Introduction: A second wave of SARS-CoV-2 infection spread across the UK in 2020 linked with emergence of the more transmissible B.1.1.7 variant . The emergence of new variants, particularly during relaxation of social distancing policies and implementation of mass vaccination, highlights the need for real-time integration of detailed patient clinical data alongside pathogen genomic data . We linked clinical data with viral genome sequence data to compare patients admitted during the first and second waves of SARS-CoV-2 infection .

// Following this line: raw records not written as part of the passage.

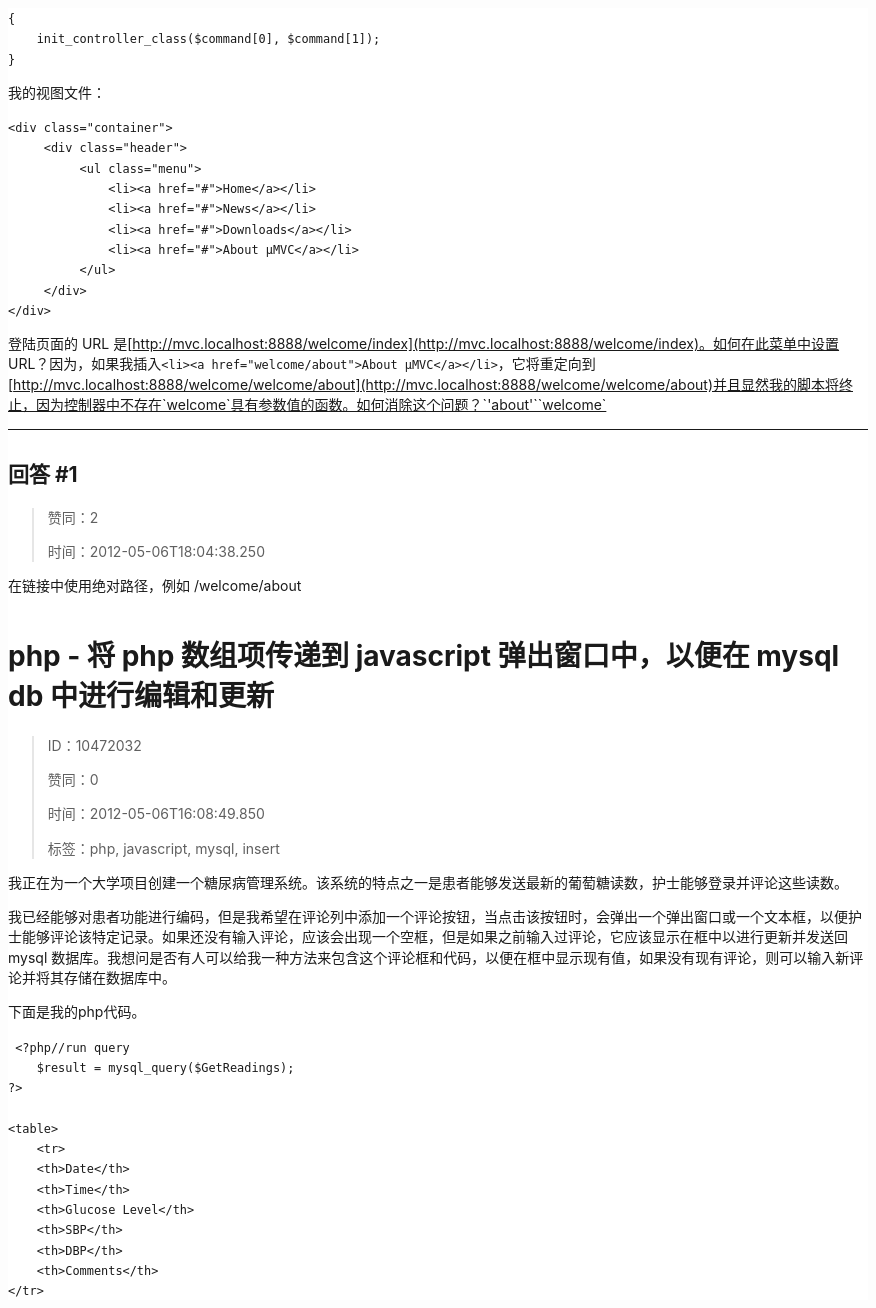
 ```
{
    init_controller_class($command[0], $command[1]);
} 
```

我的视图文件：

```
<div class="container">
     <div class="header">
          <ul class="menu">
              <li><a href="#">Home</a></li>
              <li><a href="#">News</a></li>
              <li><a href="#">Downloads</a></li>
              <li><a href="#">About µMVC</a></li>
          </ul>
     </div>
</div> 
```

登陆页面的 URL 是[http://mvc.localhost:8888/welcome/index](http://mvc.localhost:8888/welcome/index)。如何在此菜单中设置 URL？因为，如果我插入`<li><a href="welcome/about">About µMVC</a></li>`，它将重定向到[http://mvc.localhost:8888/welcome/welcome/about](http://mvc.localhost:8888/welcome/welcome/about)并且显然我的脚本将终止，因为控制器中不存在`welcome`具有参数值的函数。如何消除这个问题？`'about'``welcome`

* * *

## 回答 #1

> 赞同：2
> 
> 时间：2012-05-06T18:04:38.250

在链接中使用绝对路径，例如 /welcome/about

# php - 将 php 数组项传递到 javascript 弹出窗口中，以便在 mysql db 中进行编辑和更新

> ID：10472032
> 
> 赞同：0
> 
> 时间：2012-05-06T16:08:49.850
> 
> 标签：php, javascript, mysql, insert

我正在为一个大学项目创建一个糖尿病管理系统。该系统的特点之一是患者能够发送最新的葡萄糖读数，护士能够登录并评论这些读数。

我已经能够对患者功能进行编码，但是我希望在评论列中添加一个评论按钮，当点击该按钮时，会弹出一个弹出窗口或一个文本框，以便护士能够评论该特定记录。如果还没有输入评论，应该会出现一个空框，但是如果之前输入过评论，它应该显示在框中以进行更新并发送回 mysql 数据库。我想问是否有人可以给我一种方法来包含这个评论框和代码，以便在框中显示现有值，如果没有现有评论，则可以输入新评论并将其存储在数据库中。

下面是我的php代码。

```
 <?php//run query
    $result = mysql_query($GetReadings);
?>

<table>
    <tr>
    <th>Date</th>
    <th>Time</th>
    <th>Glucose Level</th>
    <th>SBP</th>
    <th>DBP</th>
    <th>Comments</th>
</tr>

```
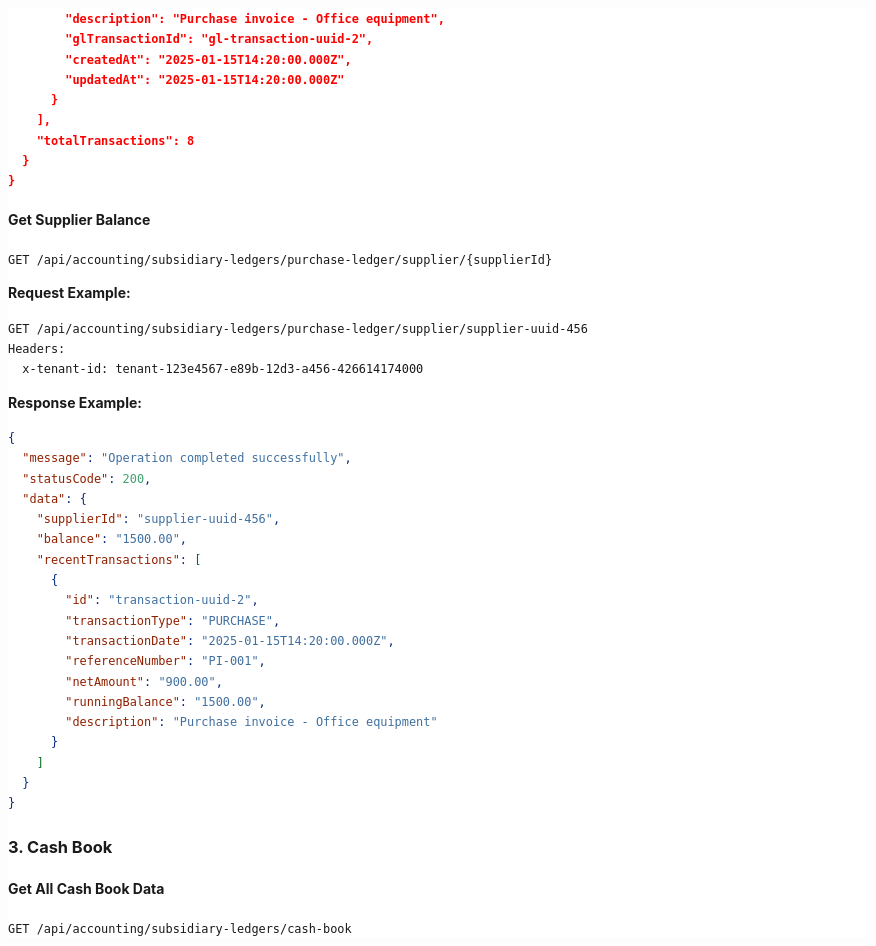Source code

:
 ```json
        "description": "Purchase invoice - Office equipment",
        "glTransactionId": "gl-transaction-uuid-2",
        "createdAt": "2025-01-15T14:20:00.000Z",
        "updatedAt": "2025-01-15T14:20:00.000Z"
      }
    ],
    "totalTransactions": 8
  }
}
```

#### Get Supplier Balance
```http
GET /api/accounting/subsidiary-ledgers/purchase-ledger/supplier/{supplierId}
```

**Request Example:**
```bash
GET /api/accounting/subsidiary-ledgers/purchase-ledger/supplier/supplier-uuid-456
Headers: 
  x-tenant-id: tenant-123e4567-e89b-12d3-a456-426614174000
```

**Response Example:**
```json
{
  "message": "Operation completed successfully",
  "statusCode": 200,
  "data": {
    "supplierId": "supplier-uuid-456",
    "balance": "1500.00",
    "recentTransactions": [
      {
        "id": "transaction-uuid-2",
        "transactionType": "PURCHASE",
        "transactionDate": "2025-01-15T14:20:00.000Z",
        "referenceNumber": "PI-001",
        "netAmount": "900.00",
        "runningBalance": "1500.00",
        "description": "Purchase invoice - Office equipment"
      }
    ]
  }
}
```

### 3. Cash Book

#### Get All Cash Book Data
```http
GET /api/accounting/subsidiary-ledgers/cash-book
```
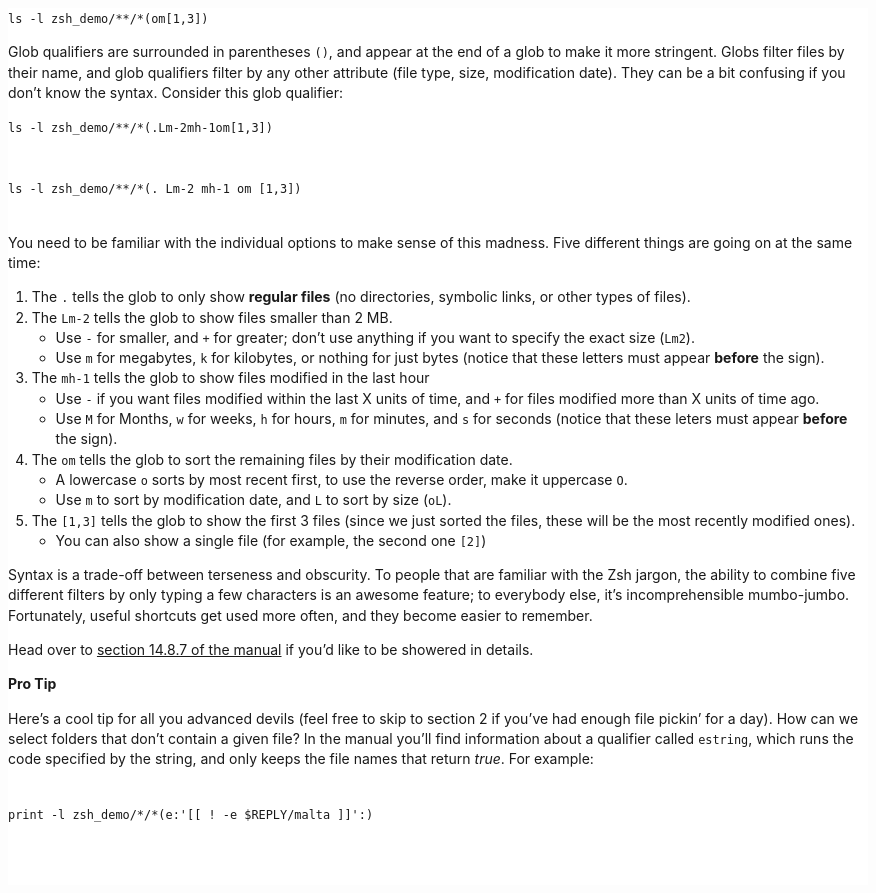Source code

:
 ```
ls -l zsh_demo/**/*(om[1,3])
```

Glob qualifiers are surrounded in parentheses `()`, and appear at the end of a glob to make it more stringent. Globs filter files by their name, and glob qualifiers filter by any other attribute (file type, size, modification date). They can be a bit confusing if you don’t know the syntax. Consider this glob qualifier:

```
ls -l zsh_demo/**/*(.Lm-2mh-1om[1,3])


ls -l zsh_demo/**/*(. Lm-2 mh-1 om [1,3])


```

You need to be familiar with the individual options to make sense of this madness. Five different things are going on at the same time:

1.  The `.` tells the glob to only show **regular files** (no directories, symbolic links, or other types of files).
2.  The `Lm-2` tells the glob to show files smaller than 2 MB.
    -   Use `-` for smaller, and `+` for greater; don’t use anything if you want to specify the exact size (`Lm2`).
    -   Use `m` for megabytes, `k` for kilobytes, or nothing for just bytes (notice that these letters must appear **before** the sign).
3.  The `mh-1` tells the glob to show files modified in the last hour
    -   Use `-` if you want files modified within the last X units of time, and `+` for files modified more than X units of time ago.
    -   Use `M` for Months, `w` for weeks, `h` for hours, `m` for minutes, and `s` for seconds (notice that these leters must appear **before** the sign).
4.  The `om` tells the glob to sort the remaining files by their modification date.
    -   A lowercase `o` sorts by most recent first, to use the reverse order, make it uppercase `O`.
    -   Use `m` to sort by modification date, and `L` to sort by size (`oL`).
5.  The `[1,3]` tells the glob to show the first 3 files (since we just sorted the files, these will be the most recently modified ones).
    -   You can also show a single file (for example, the second one `[2]`)

Syntax is a trade-off between terseness and obscurity. To people that are familiar with the Zsh jargon, the ability to combine five different filters by only typing a few characters is an awesome feature; to everybody else, it’s incomprehensible mumbo-jumbo. Fortunately, useful shortcuts get used more often, and they become easier to remember.

Head over to [section 14.8.7 of the manual](http://zsh.sourceforge.net/Doc/Release/Expansion.html#Filename-Generation) if you’d like to be showered in details.

**Pro Tip**

Here’s a cool tip for all you advanced devils (feel free to skip to section 2 if you’ve had enough file pickin’ for a day). How can we select folders that don’t contain a given file? In the manual you’ll find information about a qualifier called `estring`, which runs the code specified by the string, and only keeps the file names that return _true_. For example:

```

print -l zsh_demo/*/*(e:'[[ ! -e $REPLY/malta ]]':)




```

Methods: Clinical, laboratory and demographic data from five electronic health record (EHR) systems was collected for all cases with a positive SARS-CoV-2 RNA test between March 13th 2020 and February 17th 2021 . SARS-CoV-2 viral sequencing was performed using Oxford Nanopore Technology . Descriptive data are presented comparing cases between waves, and between cases of B.1.1.7 and non-B.1.1.7 variants .
Results: There were 5810 SARS-CoV-2 RNA positive cases comprising inpatients (n=2341), healthcare workers (n=1549), outpatients (n=874), emergency department (ED) attenders not subsequently admitted (n=532), inter-hospital transfers (n=281) and nosocomial cases (n=233). There were two dominant waves of admissions starting from around March 13th and October 20th, both with a temporally aligned rise in nosocomial cases (n=96 in wave one, n=137 in wave two). 1470 SARS-CoV-2 isolates were successfully sequenced, including 216/838 (26 %) admitted cases from wave one , 472/1503 (31 %) admitted cases in wave two and 121/233 (52 %) nosocomial cases . 400/472 (85 %) of sequenced isolates from admitted cases in wave two were the B.1.1.7 variant . The first B.1.1.7 variant was identified on 15th November 2020 and increased rapidly to comprise almost all sequenced isolates in January 2021 (n=600/617 , 97 %). Females made up a larger proportion of admitted cases in wave two (47.2% vs 41.8%, p=0.012), and in those infected with the B.1.1.7 variant compared to non-B.1.1.7 variants (48.0% vs 41.8%, p=0.042). A diagnosis of frailty was less common in wave two (11.5% v 22.8%, p <0.001) and in the group infected with B.1.1.7 (14.5% v 22.4%, p=0.001). There was no difference in severity on admission between waves, as measured by hypoxia at admission (wave one : 64.3% vs wave two : 65.6%, p=0.658). However, a higher proportion of cases infected with the B.1.1.7 variant were hypoxic on admission compared to other variants (70.0% vs 62.5%, p=0.029).
Conclusions: Automated EHR data extraction linked with SARS-CoV-2 genome sequence data provides valuable insight into the evolving characteristics of cases admitted to hospital with COVID-19 . The proportion of cases with hypoxia on admission was greater in those infected with the B.1.1.7 variant, which supports evidence the B.1.1.7 variant is associated with more severe disease . The number of nosocomial cases was similar in both waves despite introduction of many infection control interventions before wave two, an observation requiring further investigation.